Sie wurde von prominenten Verbindungen in der Kunstwelt unterstützt, darunter eine frühe Freundschaft mit Klaus Biesenbach, ehemaliger Direktor des MoMA PS1 und MOCA, der jetzt die Neue Nationalgalerie leitet. „Sie hat als eine der Pionierinnen ihrer Generation gezeigt, dass man Medien und Performance erfolgreich und mit Einfluss und Wirkung sammeln und ausstellen kann“, sagte Biesenbach in einem Telefoninterview. Er beschrieb Stoschek als „utopisch, was bedeutet, dass Sie glauben, dass die Welt besser werden kann“.

Der relative Mangel an prominenten privaten Sammlern, die sich auf Medienkunst konzentrieren, hat sie in diesem Segment der Kunstwelt besonders einflussreich gemacht. Stoschek sammelte Werke von Hito Steyerl, Anne Imhof und Ryan Trecartin; Wie Hans Ulrich Obrist, der die Ausstellung „Worldbuilding“ kuratierte, in einem Videointerview erklärte, hatte Stoschek eine starke Wirkung, indem er Künstler zu Beginn ihrer Karriere unterstützte, darunter den Videokünstler Ed Atkins. „Sie war von Anfang an neugierig auf Künstler, bevor sie bekannt wurden“, sagte Obrist.

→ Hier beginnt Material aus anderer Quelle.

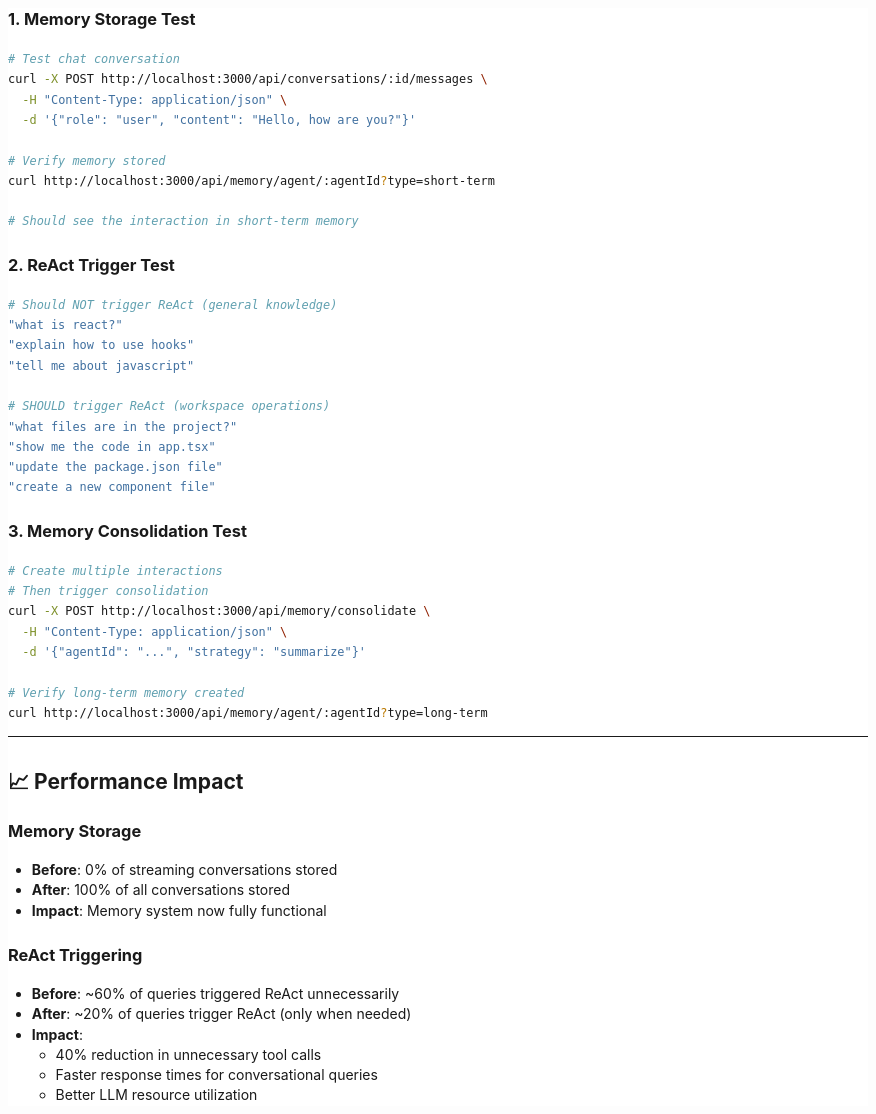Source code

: ### 1. Memory Storage Test
```bash
# Test chat conversation
curl -X POST http://localhost:3000/api/conversations/:id/messages \
  -H "Content-Type: application/json" \
  -d '{"role": "user", "content": "Hello, how are you?"}'

# Verify memory stored
curl http://localhost:3000/api/memory/agent/:agentId?type=short-term

# Should see the interaction in short-term memory
```

### 2. ReAct Trigger Test
```bash
# Should NOT trigger ReAct (general knowledge)
"what is react?"
"explain how to use hooks"
"tell me about javascript"

# SHOULD trigger ReAct (workspace operations)
"what files are in the project?"
"show me the code in app.tsx"
"update the package.json file"
"create a new component file"
```

### 3. Memory Consolidation Test
```bash
# Create multiple interactions
# Then trigger consolidation
curl -X POST http://localhost:3000/api/memory/consolidate \
  -H "Content-Type: application/json" \
  -d '{"agentId": "...", "strategy": "summarize"}'

# Verify long-term memory created
curl http://localhost:3000/api/memory/agent/:agentId?type=long-term
```

---

## 📈 Performance Impact

### Memory Storage
- **Before**: 0% of streaming conversations stored
- **After**: 100% of all conversations stored
- **Impact**: Memory system now fully functional

### ReAct Triggering
- **Before**: ~60% of queries triggered ReAct unnecessarily
- **After**: ~20% of queries trigger ReAct (only when needed)
- **Impact**: 
  - 40% reduction in unnecessary tool calls
  - Faster response times for conversational queries
  - Better LLM resource utilization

Doch diese Rolle als Mäzenin, die sich der Förderung inklusiver und politischer Kunst verschrieben hat, wird zunehmend kritisiert. Vergangenes Jahr, ein Instagram-Chat zwischen zwei Kulturkommentatoren – dem Künstler Moshtari Hilal und dem Essayisten Sinthujan Varatharajah -, in dem sie mehr Transparenz über die mit der NS-Zeit verbundenen Gelder der Kulturszene forderten, erregte die Aufmerksamkeit der deutschen Medien. Darin argumentierte Hilal, Stoschek müsse sich stärker von seinem Urgroßvater distanzieren. „Ich finde es toll, wenn das Urenkelkind unsere Politik, Bürgerrechte, intersektionellen Feminismus fördert“, sagte Hilal, „aber es ist komisch, wenn die andere Seite nicht erwähnt wird.“

Stoschek sagte, viele solcher Diskussionen seien „von Emotionen getrieben“ und fügte hinzu, dass sie Hilal und Varatharajah wiederholt um ein persönliches Gespräch gebeten habe, ihre Einladungen jedoch ignoriert worden seien. (In einer E-Mail sagten die beiden, sie seien nie von Stoscheks Team kontaktiert worden.)

Stoschek fügte hinzu, dass ihm kein Künstler in seiner Sammlung von Bedenken bezüglich seiner Familiengeschichte erzählt habe. „Sie vertrauen uns – dass wir uns darum kümmern“, sagte sie.